EXERCISE AIM:
From the listing below, pull out the lines that hold "dataset".
-------- TASK INPUT --------
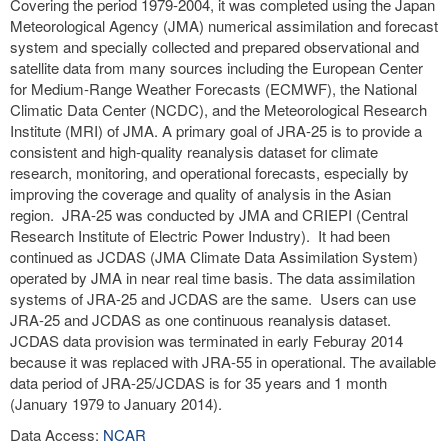
Covering the period 1979-2004, it was completed using the Japan
Meteorological Agency (JMA) numerical assimilation and forecast
system and specially collected and prepared observational and
satellite data from many sources including the European Center
for Medium-Range Weather Forecasts (ECMWF), the National
Climatic Data Center (NCDC), and the Meteorological Research
Institute (MRI) of JMA. A primary goal of JRA-25 is to provide a
consistent and high-quality reanalysis dataset for climate
research, monitoring, and operational forecasts, especially by
improving the coverage and quality of analysis in the Asian
region. JRA-25 was conducted by JMA and CRIEPI (Central
Research Institute of Electric Power Industry). It had been
continued as JCDAS (JMA Climate Data Assimilation System)
operated by JMA in near real time basis. The data assimilation
systems of JRA-25 and JCDAS are the same. Users can use
JRA-25 and JCDAS as one continuous reanalysis dataset.
JCDAS data provision was terminated in early Feburay 2014
because it was replaced with JRA-55 in operational. The available
data period of JRA-25/JCDAS is for 35 years and 1 month
(January 1979 to January 2014).
Data Access:
NCAR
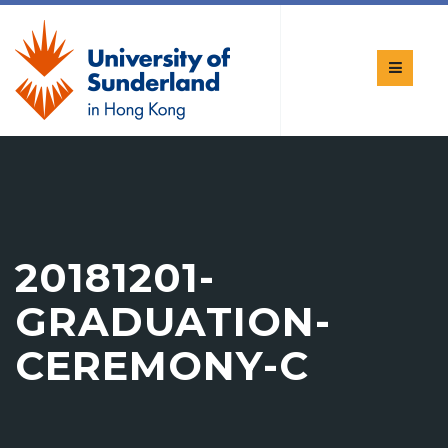
20181201-
GRADUATION-
CEREMONY-C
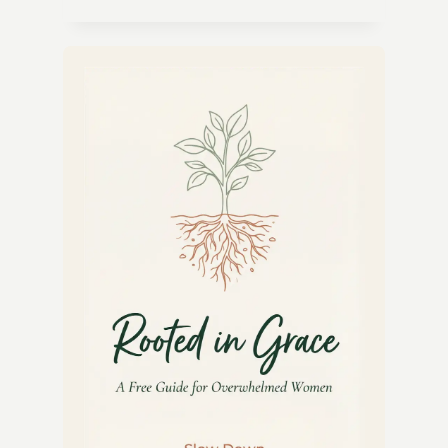
CUCUMBER
MINT
COOLER
RECIPE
--------
FINAL ANSWER:
consistent and high-quality reanalysis dataset for climate
JRA-25 and JCDAS as one continuous reanalysis dataset.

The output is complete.